Go through the entries below and count the lines where the word "visit" appears; give only the count.

=== EXTRACTED INFORMATION ===
▬▬▬▬▬▬▬▬▬▬
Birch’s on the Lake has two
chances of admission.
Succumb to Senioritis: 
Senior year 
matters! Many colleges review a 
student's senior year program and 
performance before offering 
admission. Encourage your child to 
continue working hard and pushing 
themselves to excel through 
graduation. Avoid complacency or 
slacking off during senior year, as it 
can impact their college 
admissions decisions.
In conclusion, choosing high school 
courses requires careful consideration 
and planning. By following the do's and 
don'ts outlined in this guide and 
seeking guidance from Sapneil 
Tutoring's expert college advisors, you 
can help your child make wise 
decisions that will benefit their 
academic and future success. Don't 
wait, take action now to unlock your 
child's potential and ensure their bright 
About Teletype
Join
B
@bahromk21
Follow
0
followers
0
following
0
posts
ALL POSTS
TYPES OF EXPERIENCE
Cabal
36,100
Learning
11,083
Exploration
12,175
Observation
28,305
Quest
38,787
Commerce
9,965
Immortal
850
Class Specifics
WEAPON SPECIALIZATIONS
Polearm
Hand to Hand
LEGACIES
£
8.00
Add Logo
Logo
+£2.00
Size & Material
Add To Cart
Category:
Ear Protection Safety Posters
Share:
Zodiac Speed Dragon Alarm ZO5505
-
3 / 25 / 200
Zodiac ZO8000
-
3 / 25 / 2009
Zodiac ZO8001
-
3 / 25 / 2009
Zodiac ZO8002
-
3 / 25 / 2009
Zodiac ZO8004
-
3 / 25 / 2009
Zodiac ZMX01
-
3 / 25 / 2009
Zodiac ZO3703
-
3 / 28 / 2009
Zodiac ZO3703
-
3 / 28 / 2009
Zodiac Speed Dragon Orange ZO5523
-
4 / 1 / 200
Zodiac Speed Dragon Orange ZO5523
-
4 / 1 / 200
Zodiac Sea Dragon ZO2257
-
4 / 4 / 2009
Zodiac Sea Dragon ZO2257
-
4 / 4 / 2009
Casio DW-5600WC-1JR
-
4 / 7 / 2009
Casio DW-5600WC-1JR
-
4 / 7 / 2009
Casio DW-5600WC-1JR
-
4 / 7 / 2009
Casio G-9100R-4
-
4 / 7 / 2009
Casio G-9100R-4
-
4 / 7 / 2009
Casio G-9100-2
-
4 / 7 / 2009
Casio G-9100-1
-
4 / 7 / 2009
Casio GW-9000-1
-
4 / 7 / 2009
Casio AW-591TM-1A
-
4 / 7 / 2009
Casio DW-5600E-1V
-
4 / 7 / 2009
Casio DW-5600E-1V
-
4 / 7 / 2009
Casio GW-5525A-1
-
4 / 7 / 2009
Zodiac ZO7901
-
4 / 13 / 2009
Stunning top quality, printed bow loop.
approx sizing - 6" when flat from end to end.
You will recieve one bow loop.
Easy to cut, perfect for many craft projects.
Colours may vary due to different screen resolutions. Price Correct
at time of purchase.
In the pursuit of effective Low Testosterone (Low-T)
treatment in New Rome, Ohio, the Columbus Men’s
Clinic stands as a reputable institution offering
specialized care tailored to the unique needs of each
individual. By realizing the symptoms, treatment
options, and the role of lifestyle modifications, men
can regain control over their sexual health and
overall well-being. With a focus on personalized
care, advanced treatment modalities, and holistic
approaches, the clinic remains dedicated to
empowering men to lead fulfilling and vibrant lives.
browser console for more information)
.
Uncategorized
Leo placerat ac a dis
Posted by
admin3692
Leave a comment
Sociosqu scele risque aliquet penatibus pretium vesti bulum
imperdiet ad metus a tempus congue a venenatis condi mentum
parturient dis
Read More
▬▬▬▬▬▬▬▬▬▬
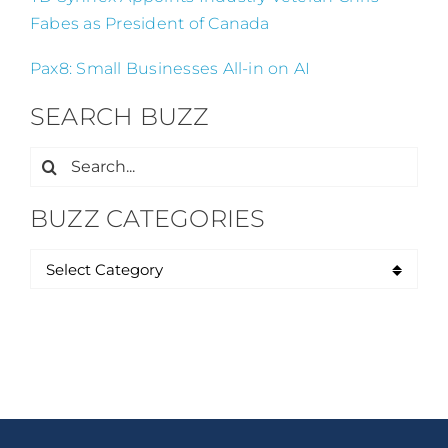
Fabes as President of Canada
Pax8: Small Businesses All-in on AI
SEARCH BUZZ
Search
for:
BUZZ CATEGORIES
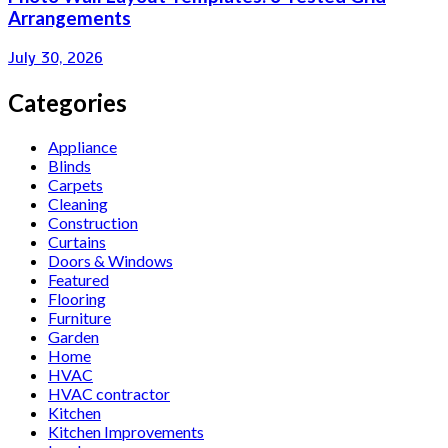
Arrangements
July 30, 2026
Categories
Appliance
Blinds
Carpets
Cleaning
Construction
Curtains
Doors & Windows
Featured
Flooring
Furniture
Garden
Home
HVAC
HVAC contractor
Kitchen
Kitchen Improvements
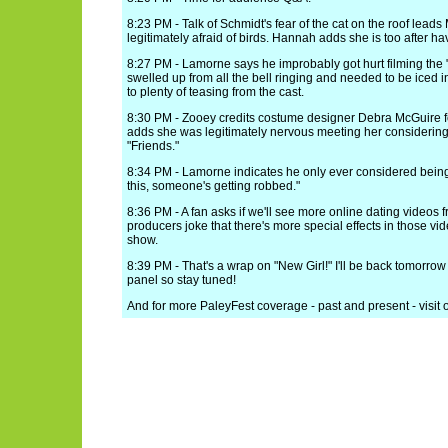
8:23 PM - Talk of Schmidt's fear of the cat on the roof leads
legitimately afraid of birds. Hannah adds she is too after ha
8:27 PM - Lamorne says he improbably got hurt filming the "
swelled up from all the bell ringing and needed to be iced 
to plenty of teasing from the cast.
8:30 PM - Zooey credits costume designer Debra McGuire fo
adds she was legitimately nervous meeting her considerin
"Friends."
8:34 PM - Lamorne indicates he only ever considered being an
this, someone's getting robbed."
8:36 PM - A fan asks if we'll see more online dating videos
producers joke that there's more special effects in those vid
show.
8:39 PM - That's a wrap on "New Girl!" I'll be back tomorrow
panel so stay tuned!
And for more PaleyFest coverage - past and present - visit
▬▬▬▬▬▬▬▬▬▬
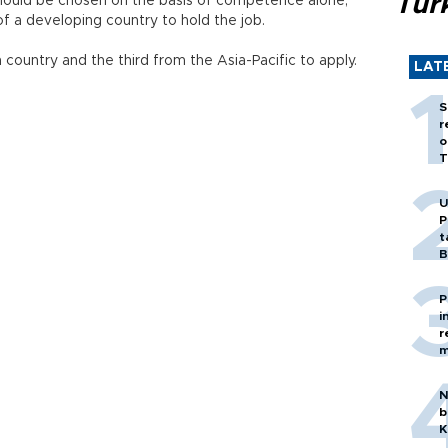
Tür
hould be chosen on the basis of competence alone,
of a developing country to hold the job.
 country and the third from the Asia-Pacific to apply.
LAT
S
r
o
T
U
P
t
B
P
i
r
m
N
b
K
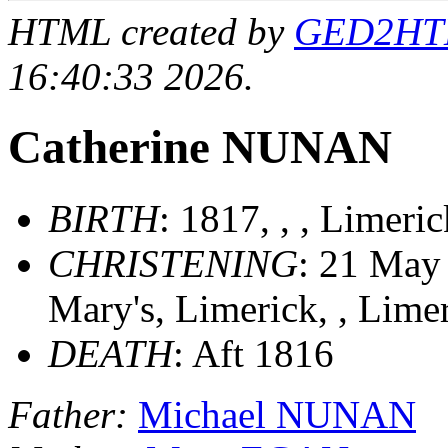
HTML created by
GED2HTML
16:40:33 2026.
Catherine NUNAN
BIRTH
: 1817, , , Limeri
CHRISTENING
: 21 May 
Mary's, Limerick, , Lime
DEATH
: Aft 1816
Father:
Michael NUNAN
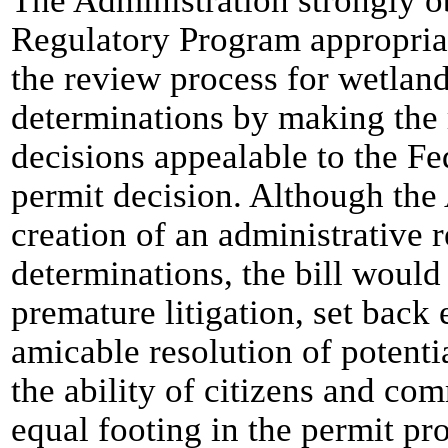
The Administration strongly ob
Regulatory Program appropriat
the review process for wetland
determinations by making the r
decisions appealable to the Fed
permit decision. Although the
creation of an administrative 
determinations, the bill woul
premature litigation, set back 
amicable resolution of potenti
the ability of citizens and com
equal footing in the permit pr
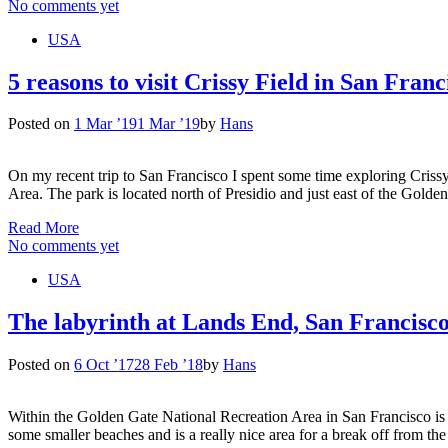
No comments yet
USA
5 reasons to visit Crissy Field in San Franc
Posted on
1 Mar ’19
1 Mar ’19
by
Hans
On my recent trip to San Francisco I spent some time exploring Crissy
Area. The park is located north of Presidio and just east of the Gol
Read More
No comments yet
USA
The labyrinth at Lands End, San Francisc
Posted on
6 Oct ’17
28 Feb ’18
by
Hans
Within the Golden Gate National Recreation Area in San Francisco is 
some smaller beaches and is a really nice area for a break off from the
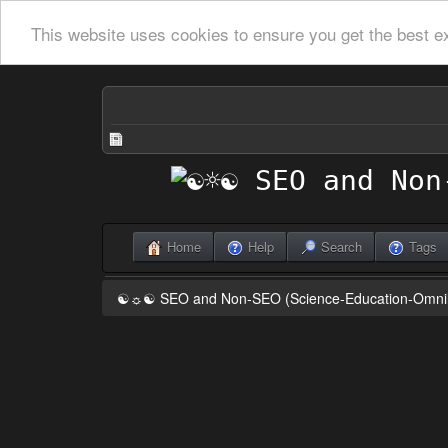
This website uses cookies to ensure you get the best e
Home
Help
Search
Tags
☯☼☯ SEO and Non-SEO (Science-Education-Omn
▬▬▬▬▬▬▬▬▬▬
=== WRITTEN ANSWER ===
2